No Haiti desde janeiro, o general, que comanda 7.036 militares de tropas de 18 países representando a ONU, não estava a par dos conflitos no Rio e
se surpreendeu quando a reportagem lhe relatou a morte
de 17 pessoas (um policial, três
inocentes e 13 supostos traficantes, segundo a polícia) e o
número de 58 feridos no Complexo do Alemão.
"Nossa, essa realidade...Não
sabia que estava nesse pé, é
muita coisa! São números muito altos, Nossa Senhora, é um
índice bem alto", disse.
Desde o início da missão de
Paz, em 1º de junho de 2004, 16
capacetes azuis da ONU já foram mortos por grupos armados, além de três policiais, cinco funcionários civis internacionais e três locais -27 pessoas. A Minustah não informou
o número de baixas entre rebeldes e civis no Haiti.
Organizações de direitos humanos, no entanto, afirmam
que as mortes de civis no Haiti,
em confronto com as tropas da
ONU, passam de cem.
A pergunta é de uma lógica
militar. Se fosse no Haiti, o Alemão seria uma "zona vermelha", de risco -onde se deve
andar de capacete, colete à prova de balas e veículo blindado.
Depois de três anos de missão e muitos combates, os militares da ONU já patrulham em
carros abertos Cité Soleil, a antes mais violenta favela da capital, Porto Príncipe, em carros
abertos, não mais em blindados, como no início da ação.
As estratégias dos traficantes
do Rio se sofisticam e se aproximam daquelas usadas no
Haiti, onde ex-militares integram grupos armados. O uso de
barricadas com carros, trilhos
de trem fincados nas ruas, valas e graxa para impedir o trânsito da polícia são, diz ele, "uma
evolução". "A demora faz com
que o pessoal [criminoso] crie
determinadas adaptações."
A serviço da ONU, Santos
Cruz evita analisar a ação da
polícia fluminense, que elogia
como instituição, e não quer
comentar como seria eventual
operação do Exército no Rio.
Só diz que os equipamentos
para uma operação militar nessas circunstâncias são basicamente os mesmos usados pela
PM: blindados, fuzis e helicópteros - "elemento importante"-, com imagens em tempo
real de dia ou à noite e "ponte"
para comunicações. Mas pede
medidas complementares.
Para Santos Cruz, os riscos
de "efeitos colaterais" -definição militar para mortes e feridos entre inocentes e destruição de patrimônio- em ações
como a da polícia só podem ser
evitados com forte conscientização e treinamento da tropa.

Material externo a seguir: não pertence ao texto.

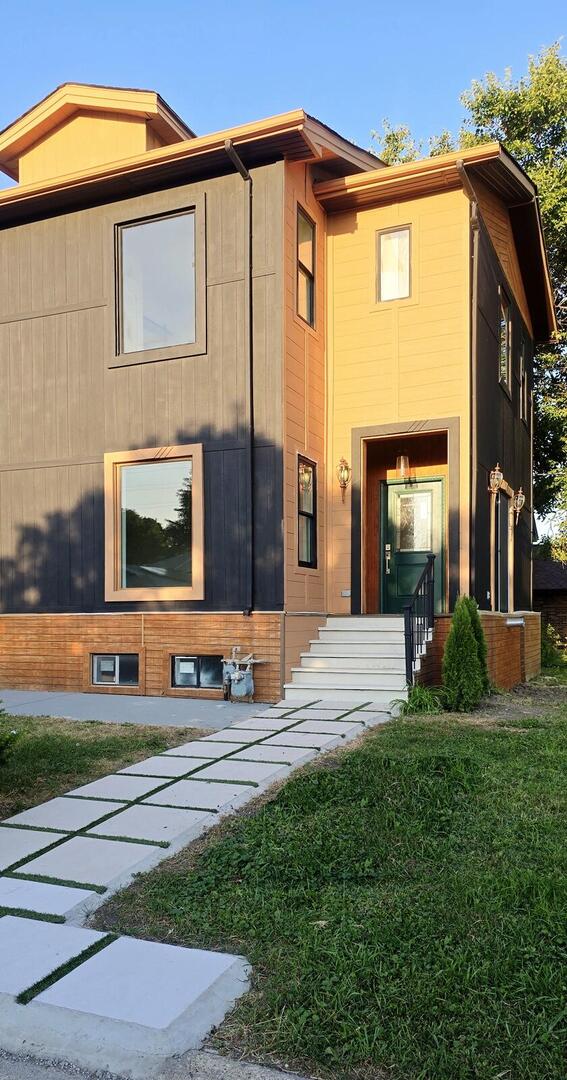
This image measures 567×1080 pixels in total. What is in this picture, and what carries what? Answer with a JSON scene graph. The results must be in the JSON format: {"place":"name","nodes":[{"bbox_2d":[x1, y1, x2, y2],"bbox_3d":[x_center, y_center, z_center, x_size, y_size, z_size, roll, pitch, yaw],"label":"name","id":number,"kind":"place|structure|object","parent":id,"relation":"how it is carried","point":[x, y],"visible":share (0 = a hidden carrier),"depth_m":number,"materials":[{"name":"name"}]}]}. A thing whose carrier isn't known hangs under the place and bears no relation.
{"place":"outdoors","nodes":[
{"label":"outdoors","id":0,"kind":"place"},
{"bbox_2d":[0,712,209,842],"label":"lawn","id":1,"kind":"structure","parent":0,"point":[74,742],"materials":[{"name":"green plant"}]},
{"bbox_2d":[0,703,18,764],"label":"shrub","id":2,"kind":"object","parent":1,"relation":"on","point":[6,742],"visible":1,"depth_m":5.94,"materials":[{"name":"green plant"}]},
{"bbox_2d":[0,688,272,728],"label":"concrete patio","id":3,"kind":"structure","parent":0,"point":[112,707],"materials":[{"name":"grey concrete"}]},
{"bbox_2d":[0,1024,318,1079],"label":"road","id":4,"kind":"structure","parent":0,"point":[53,1077],"materials":[{"name":"grey asphalt"}]},
{"bbox_2d":[0,695,398,1076],"label":"walkway","id":5,"kind":"structure","parent":0,"point":[115,776],"materials":[{"name":"grey concrete"}]},
{"bbox_2d":[284,614,411,703],"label":"front steps","id":6,"kind":"structure","parent":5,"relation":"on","point":[328,629],"depth_m":10.19,"materials":[{"name":"white concrete"}]},
{"bbox_2d":[404,553,435,684],"bbox_3d":[1.871,0.358,9.835,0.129,1.953,1.553,0,0,23],"label":"stair railing","id":7,"kind":"object","parent":6,"relation":"on","point":[405,644],"visible":0.91,"depth_m":9.77,"materials":[{"name":"black metal"}]},
{"bbox_2d":[0,73,555,699],"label":"house","id":8,"kind":"structure","parent":0,"point":[528,463],"depth_m":11.11,"materials":[{"name":"paint"}]},
{"bbox_2d":[0,82,194,189],"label":"dormer","id":9,"kind":"object","parent":8,"relation":"on","point":[151,95],"visible":0.39,"depth_m":11.79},
{"bbox_2d":[90,652,139,687],"bbox_3d":[-2.532,1.139,10.946,1.015,0.609,0.145,0,0,23],"label":"basement window","id":10,"kind":"structure","parent":8,"relation":"in","point":[104,662],"depth_m":10.94,"materials":[{"name":"glass"}]},
{"bbox_2d":[104,445,203,601],"bbox_3d":[-1.906,-1.066,10.696,1.839,2.513,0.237,0,0,23],"label":"large window","id":11,"kind":"structure","parent":8,"relation":"in","point":[194,566],"depth_m":10.73,"materials":[{"name":"glass"}]},
{"bbox_2d":[112,202,203,365],"bbox_3d":[-1.838,-4.574,10.726,1.640,2.429,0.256,0,0,23],"label":"upper window","id":12,"kind":"structure","parent":8,"relation":"in","point":[144,229],"depth_m":10.74,"materials":[{"name":"glass"}]},
{"bbox_2d":[170,654,223,690],"bbox_3d":[-1.177,1.121,10.451,1.086,0.604,0.144,0,0,23],"label":"basement window","id":13,"kind":"structure","parent":8,"relation":"in","point":[181,660],"depth_m":10.47,"materials":[{"name":"glass"}]},
{"bbox_2d":[223,142,253,620],"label":"downspout","id":14,"kind":"object","parent":8,"relation":"attached to","point":[249,283],"visible":0.96,"depth_m":10.36,"materials":[{"name":"black metal"}]},
{"bbox_2d":[222,647,263,702],"bbox_3d":[-0.606,1.135,10.085,0.739,0.789,0.542,0,0,23],"label":"gas meter","id":15,"kind":"object","parent":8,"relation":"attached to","point":[236,675],"visible":0.98,"depth_m":9.97,"materials":[{"name":"grey metal"}]},
{"bbox_2d":[296,206,316,327],"bbox_3d":[0.277,-4.982,11.011,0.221,1.840,0.729,0,0,23],"label":"window","id":16,"kind":"structure","parent":8,"relation":"in","point":[302,225],"depth_m":11.19,"materials":[{"name":"glass"}]},
{"bbox_2d":[297,454,316,567],"bbox_3d":[0.288,-1.237,10.832,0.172,1.859,0.753,0,0,23],"label":"window","id":17,"kind":"structure","parent":8,"relation":"in","point":[307,560],"depth_m":10.99,"materials":[{"name":"glass"}]},
{"bbox_2d":[337,456,350,500],"bbox_3d":[0.968,-1.830,11.369,0.225,0.703,0.286,0,0,23],"label":"wall lantern","id":18,"kind":"object","parent":8,"relation":"attached to","point":[341,467],"visible":0.98,"depth_m":11.32,"materials":[{"name":"metal"}]},
{"bbox_2d":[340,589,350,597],"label":"electrical outlet","id":19,"kind":"object","parent":8,"relation":"attached to","point":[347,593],"visible":0.95,"depth_m":11.45,"materials":[{"name":"white"}]},
{"bbox_2d":[377,225,412,301],"bbox_3d":[1.776,-5.145,11.242,0.595,1.286,0.224,0,0,23],"label":"window","id":20,"kind":"structure","parent":8,"relation":"in","point":[381,244],"depth_m":11.26,"materials":[{"name":"glass"}]},
{"bbox_2d":[396,453,409,478],"bbox_3d":[2.032,-2.193,12.140,0.229,0.526,0.257,0,0,23],"label":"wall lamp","id":21,"kind":"object","parent":8,"relation":"attached to","point":[402,463],"visible":0.95,"depth_m":12.07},
{"bbox_2d":[380,476,443,615],"bbox_3d":[2.081,-0.575,11.669,1.194,2.394,0.149,0,0,23],"label":"front door","id":22,"kind":"structure","parent":8,"relation":"in","point":[436,486],"depth_m":11.64,"materials":[{"name":"green paint"}]},
{"bbox_2d":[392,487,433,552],"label":"door window","id":23,"kind":"structure","parent":22,"relation":"in","point":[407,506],"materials":[{"name":"glass"}]},
{"bbox_2d":[456,156,479,588],"bbox_3d":[2.745,-2.839,10.590,0.274,7.160,0.755,0,0,23],"label":"downspout","id":24,"kind":"object","parent":8,"relation":"attached to","point":[460,166],"visible":0.75,"depth_m":10.86,"materials":[{"name":"metal"}]},
{"bbox_2d":[489,464,503,494],"bbox_3d":[3.343,-1.756,11.234,0.256,0.545,0.257,0,0,23],"label":"wall lantern","id":25,"kind":"object","parent":8,"relation":"attached to","point":[492,482],"visible":0.98,"depth_m":11.19,"materials":[{"name":"metal"}]},
{"bbox_2d":[494,486,511,611],"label":"side door","id":26,"kind":"structure","parent":8,"relation":"in","point":[503,562],"depth_m":12.65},
{"bbox_2d":[498,286,510,396],"bbox_3d":[3.796,-4.402,12.504,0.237,1.832,1.239,0,0,23],"label":"window","id":27,"kind":"structure","parent":8,"relation":"in","point":[503,322],"depth_m":12.82,"materials":[{"name":"glass"}]},
{"bbox_2d":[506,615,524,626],"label":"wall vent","id":28,"kind":"object","parent":8,"relation":"attached to","point":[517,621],"visible":0.96,"depth_m":11.50,"materials":[{"name":"white metal"}]},
{"bbox_2d":[512,486,525,521],"bbox_3d":[4.369,-1.664,13.352,0.287,0.689,0.242,0,0,23],"label":"wall lantern","id":29,"kind":"object","parent":8,"relation":"attached to","point":[518,499],"visible":0.97,"depth_m":13.29,"materials":[{"name":"metal"}]},
{"bbox_2d":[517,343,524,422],"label":"window","id":30,"kind":"structure","parent":8,"relation":"in","point":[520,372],"depth_m":13.78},
{"bbox_2d":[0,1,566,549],"label":"sky","id":31,"kind":"structure","parent":0,"point":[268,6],"materials":[{"name":"blue"}]},
{"bbox_2d":[92,672,566,1079],"label":"lawn","id":32,"kind":"structure","parent":0,"point":[543,880],"materials":[{"name":"green plant"}]},
{"bbox_2d":[395,683,443,715],"bbox_3d":[1.722,1.339,8.993,0.846,0.414,0.879,0,0,23],"label":"plant","id":33,"kind":"object","parent":32,"relation":"on","point":[421,699],"visible":0.71,"depth_m":8.91,"materials":[{"name":"green plant"}]},
{"bbox_2d":[442,595,488,710],"bbox_3d":[2.365,0.741,9.258,0.684,1.528,0.775,0,0,23],"label":"shrub","id":34,"kind":"object","parent":32,"relation":"on","point":[466,640],"visible":0.98,"depth_m":9.06,"materials":[{"name":"green plant"}]},
{"bbox_2d":[533,555,566,650],"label":"neighboring house","id":35,"kind":"structure","parent":0,"point":[547,586],"depth_m":20.85,"materials":[{"name":"brown brick"}]},
{"label":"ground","id":36,"kind":"structure","parent":0},
{"bbox_2d":[373,44,566,574],"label":"tree","id":37,"kind":"object","parent":36,"relation":"on","point":[552,235],"visible":0.45,"depth_m":20.96,"materials":[{"name":"green plant"}]},
{"bbox_2d":[541,624,566,669],"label":"shrub","id":38,"kind":"object","parent":36,"relation":"on","point":[547,653],"visible":0.76,"depth_m":15.25,"materials":[{"name":"green plant"}]}
]}

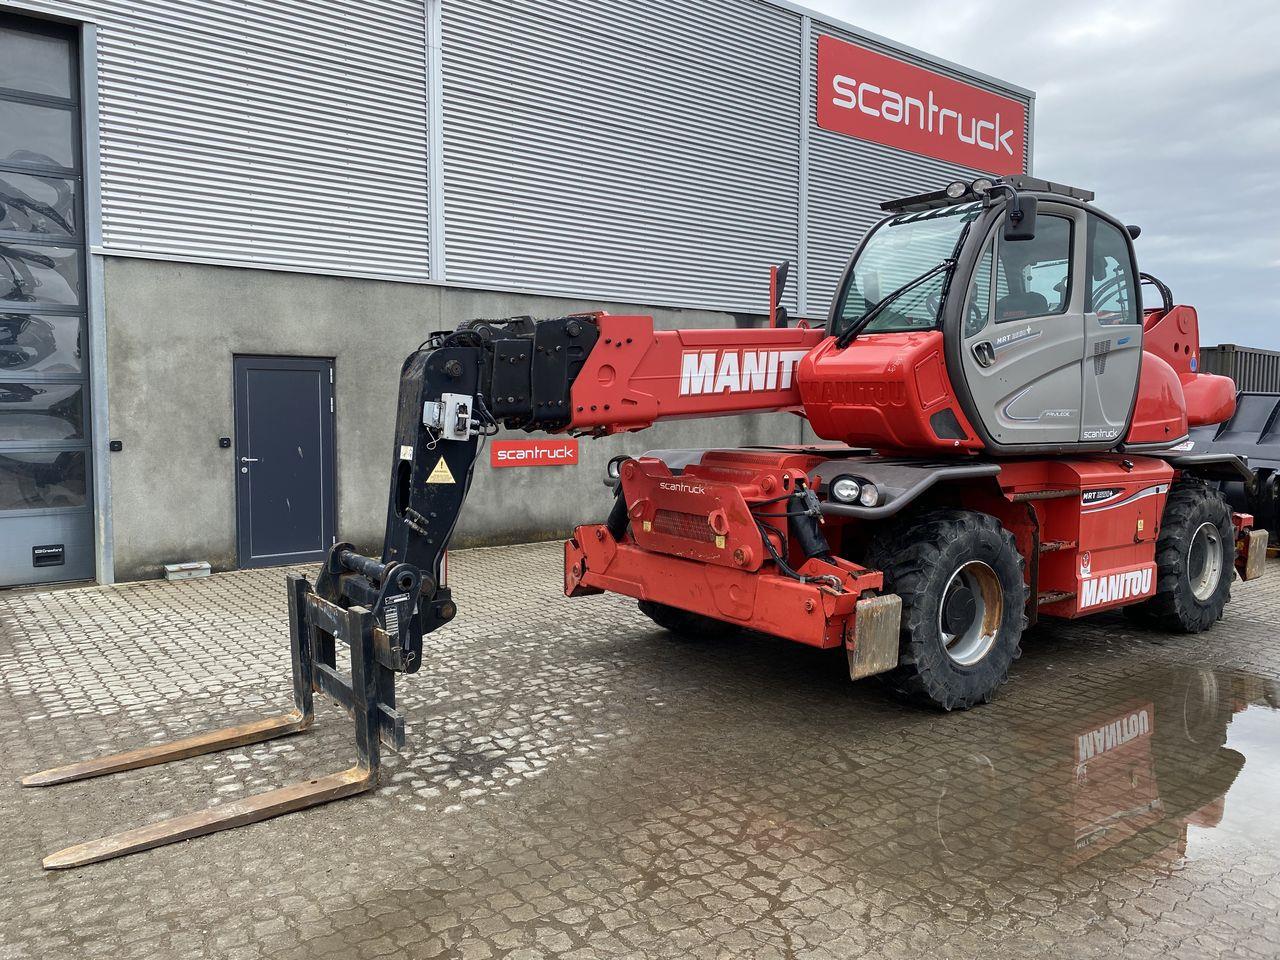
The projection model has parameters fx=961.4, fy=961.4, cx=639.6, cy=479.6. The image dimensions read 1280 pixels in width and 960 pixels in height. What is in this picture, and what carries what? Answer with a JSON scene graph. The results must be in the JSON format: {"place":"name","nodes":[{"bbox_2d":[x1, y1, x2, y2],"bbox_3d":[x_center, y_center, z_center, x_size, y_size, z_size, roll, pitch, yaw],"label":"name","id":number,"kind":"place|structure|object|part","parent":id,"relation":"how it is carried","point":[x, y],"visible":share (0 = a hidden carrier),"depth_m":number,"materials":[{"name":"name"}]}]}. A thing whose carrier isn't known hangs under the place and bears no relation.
{"place":"outdoors","nodes":[
{"label":"outdoors","id":0,"kind":"place"},
{"bbox_2d":[0,0,1041,590],"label":"building","id":1,"kind":"structure","parent":0,"point":[226,539],"depth_m":10.57,"materials":[{"name":"grey metal"}]},
{"bbox_2d":[0,10,97,590],"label":"garage door","id":2,"kind":"structure","parent":1,"relation":"in","point":[3,512],"depth_m":8.37,"materials":[{"name":"grey"}]},
{"bbox_2d":[32,544,63,566],"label":"door handle","id":3,"kind":"object","parent":2,"relation":"attached to","point":[56,552],"visible":0.98,"depth_m":8.33,"materials":[{"name":"black plastic"}]},
{"bbox_2d":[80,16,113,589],"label":"door frame","id":4,"kind":"object","parent":1,"relation":"attached to","point":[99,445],"visible":0.79,"depth_m":8.61,"materials":[{"name":"grey metal"}]},
{"bbox_2d":[109,439,122,451],"bbox_3d":[-4.678,-0.297,8.583,0.098,0.109,0.083,-3,6,-38],"label":"box","id":5,"kind":"object","parent":1,"relation":"attached to","point":[117,442],"visible":0.96,"depth_m":8.57,"materials":[{"name":"black plastic"}]},
{"bbox_2d":[218,436,230,448],"bbox_3d":[-4.022,-0.357,9.328,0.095,0.115,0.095,-3,6,-38],"label":"wall switch","id":6,"kind":"object","parent":1,"relation":"attached to","point":[226,439],"visible":0.95,"depth_m":9.31,"materials":[{"name":"black plastic"}]},
{"bbox_2d":[233,355,336,570],"bbox_3d":[-3.470,-0.127,9.536,1.015,2.040,0.163,-3,6,-38],"label":"door","id":7,"kind":"structure","parent":1,"relation":"in","point":[316,380],"depth_m":9.45,"materials":[{"name":"metal"}]},
{"label":"door handle","id":8,"kind":"part","parent":7,"relation":"part of","materials":[{"name":"silver metal"}]},
{"bbox_2d":[425,1,444,282],"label":"metal trim","id":9,"kind":"structure","parent":1,"relation":"attached to","point":[433,259],"depth_m":10.55,"materials":[{"name":"metal"}]},
{"bbox_2d":[490,437,577,468],"bbox_3d":[-1.253,-0.329,11.438,1.229,0.326,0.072,-3,6,-38],"label":"red sign","id":10,"kind":"object","parent":1,"relation":"attached to","point":[499,458],"visible":0.95,"depth_m":11.39,"materials":[{"name":"red"}]},
{"bbox_2d":[796,8,810,315],"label":"metal trim","id":11,"kind":"structure","parent":1,"relation":"attached to","point":[804,76],"depth_m":13.70,"materials":[{"name":"grey metal"}]},
{"bbox_2d":[818,33,1023,176],"bbox_3d":[4.858,-6.182,16.246,5.828,1.449,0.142,-3,6,-38],"label":"red sign","id":12,"kind":"object","parent":1,"relation":"attached to","point":[955,157],"visible":0.98,"depth_m":15.89,"materials":[{"name":"red metal"}]},
{"bbox_2d":[0,535,1279,959],"label":"paved yard","id":13,"kind":"structure","parent":0,"point":[41,662],"materials":[{"name":"concrete"}]},
{"bbox_2d":[164,561,210,580],"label":"metal box","id":14,"kind":"object","parent":13,"relation":"on","point":[170,568],"visible":0.98,"depth_m":8.86,"materials":[{"name":"silver metal"}]},
{"bbox_2d":[6,169,1263,862],"bbox_3d":[1.361,-0.239,5.958,8.291,3.234,3.074,-3,6,-38],"label":"telehandler","id":15,"kind":"object","parent":13,"relation":"on","point":[719,380],"visible":0.88,"depth_m":5.60,"materials":[{"name":"red metal"}]},
{"bbox_2d":[426,456,455,484],"bbox_3d":[-0.993,-0.053,4.778,0.174,0.160,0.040,-3,6,-38],"label":"warning sticker","id":16,"kind":"object","parent":15,"relation":"attached to","point":[438,469],"visible":0.97,"depth_m":4.77,"materials":[{"name":"yellow plastic"}]},
{"bbox_2d":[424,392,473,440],"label":"control box","id":17,"kind":"object","parent":15,"relation":"attached to","point":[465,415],"visible":0.86,"depth_m":4.20,"materials":[{"name":"metal"}]},
{"bbox_2d":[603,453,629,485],"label":"headlight","id":18,"kind":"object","parent":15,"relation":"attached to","point":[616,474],"visible":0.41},
{"bbox_2d":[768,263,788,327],"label":"side mirror","id":19,"kind":"object","parent":15,"relation":"attached to","point":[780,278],"visible":0.73,"depth_m":6.77,"materials":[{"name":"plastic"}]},
{"bbox_2d":[831,476,878,508],"bbox_3d":[1.112,0.050,5.032,0.183,0.149,0.315,-3,6,-38],"label":"headlight","id":20,"kind":"object","parent":15,"relation":"attached to","point":[873,493],"visible":0.97,"depth_m":5.00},
{"bbox_2d":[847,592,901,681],"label":"stabilizer pad","id":21,"kind":"object","parent":15,"relation":"attached to","point":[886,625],"visible":0.94,"depth_m":4.60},
{"bbox_2d":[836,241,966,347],"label":"windshield wiper","id":22,"kind":"object","parent":15,"relation":"attached to","point":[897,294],"visible":0.93,"depth_m":5.68,"materials":[{"name":"black metal"}]},
{"label":"windshield","id":23,"kind":"part","parent":15,"relation":"part of","materials":[{"name":"glass"}]},
{"bbox_2d":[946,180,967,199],"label":"work light","id":24,"kind":"object","parent":15,"relation":"attached to","point":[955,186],"visible":0.89,"depth_m":5.73,"materials":[{"name":"black"}]},
{"bbox_2d":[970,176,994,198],"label":"work light","id":25,"kind":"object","parent":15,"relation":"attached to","point":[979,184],"visible":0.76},
{"bbox_2d":[1005,190,1037,241],"bbox_3d":[2.221,-1.563,5.628,0.194,0.291,0.242,-3,6,-38],"label":"side mirror","id":26,"kind":"object","parent":15,"relation":"attached to","point":[1021,203],"visible":0.94,"depth_m":5.55,"materials":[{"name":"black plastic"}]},
{"label":"window","id":27,"kind":"part","parent":15,"relation":"part of","materials":[{"name":"glass"}]},
{"label":"steering wheel","id":28,"kind":"part","parent":15,"relation":"part of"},
{"bbox_2d":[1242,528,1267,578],"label":"stabilizer pad","id":29,"kind":"object","parent":15,"relation":"attached to","point":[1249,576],"visible":0.8,"depth_m":7.59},
{"bbox_2d":[905,664,1279,891],"label":"puddle","id":30,"kind":"object","parent":13,"relation":"on","point":[1138,716],"visible":0.87,"materials":[{"name":"liquid"}]},
{"bbox_2d":[1182,392,1279,549],"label":"loader bucket","id":31,"kind":"object","parent":13,"relation":"on","point":[1276,431],"visible":0.58,"depth_m":10.76,"materials":[{"name":"grey metal"}]},
{"bbox_2d":[798,0,1279,353],"label":"sky","id":32,"kind":"structure","parent":0,"point":[1276,211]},
{"label":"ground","id":33,"kind":"structure","parent":0},
{"bbox_2d":[1196,344,1279,394],"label":"shipping container","id":34,"kind":"object","parent":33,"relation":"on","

"Nisso, as regras de engajamento ajudam muito, e o treinamento é fundamental. Conscientização e treinamento -é
preciso massificar as idéias e
treinar para pôr na cabeça das
pessoas e ser cuidadoso. Porque é uma situação difícil para
o sujeito, quando a vida está em
risco. Se não tiver bem massificada, é um problema."
A Folha esteve no Haiti e
acompanhou operações das
tropas da ONU. Em março,
após dois anos e nove meses de
missão, os capacetes azuis tomaram por completo a maior
favela de Porto Príncipe, Cité
Soleil, 300 mil habitantes.
Os militares cumprem mandato de Paz da ONU e seguem
regras de engajamento rígidas,
muito mais restritas do que as
que utilizariam em uma guerra.
Esses regulamentos, criados
para tentar minimizar mortes
de civis, prevêem o uso proporcional da força (não utilizar canhões para combater fuzis) e
ainda só atirar em pessoas armadas e em alvos claramente
identificados. A tropa estava
afinada no discurso sobre cautela no uso da força.
Em comboios de até 38 blindados Urutu, com fuzis e protegidos por coletes à prova de balas, apoio de helicópteros e mapas de satélite, os soldados entram nas favelas haitianas, onde participaram de intensos tiroteios com grupos armados.
"O grande problema das áreas
urbanas são os danos colaterais. Na favela, a população é
densa, são casas pequenas, becos estreitos. As forças de segurança estão certas em serem
cuidadosas. A população do
Alemão [65.026, segundo o IBGE, 130 mil, segundo o governo
do Rio] é a de uma pequena cidade. O bandido é covarde por
natureza e tira vantagem da
presença de inocentes."
No Haiti, o procedimento padrão é, uma vez tomada uma
área, estabelecer "pontos-fortes", espécies de quartéis-generais provisórios em locais estratégicos, com predominância
militar (pontos de observação
privilegiados), de onde saem
patrulhas, para evitar a reorganização criminosa.
"É necessário estudar [o uso
de pontos-fortes em favelas do
Rio]. É uma situação bem diferente no Haiti. A tropa vai lá
com a finalidade específica. Se
tiver que ficar seis meses naquela posição, vai ficar."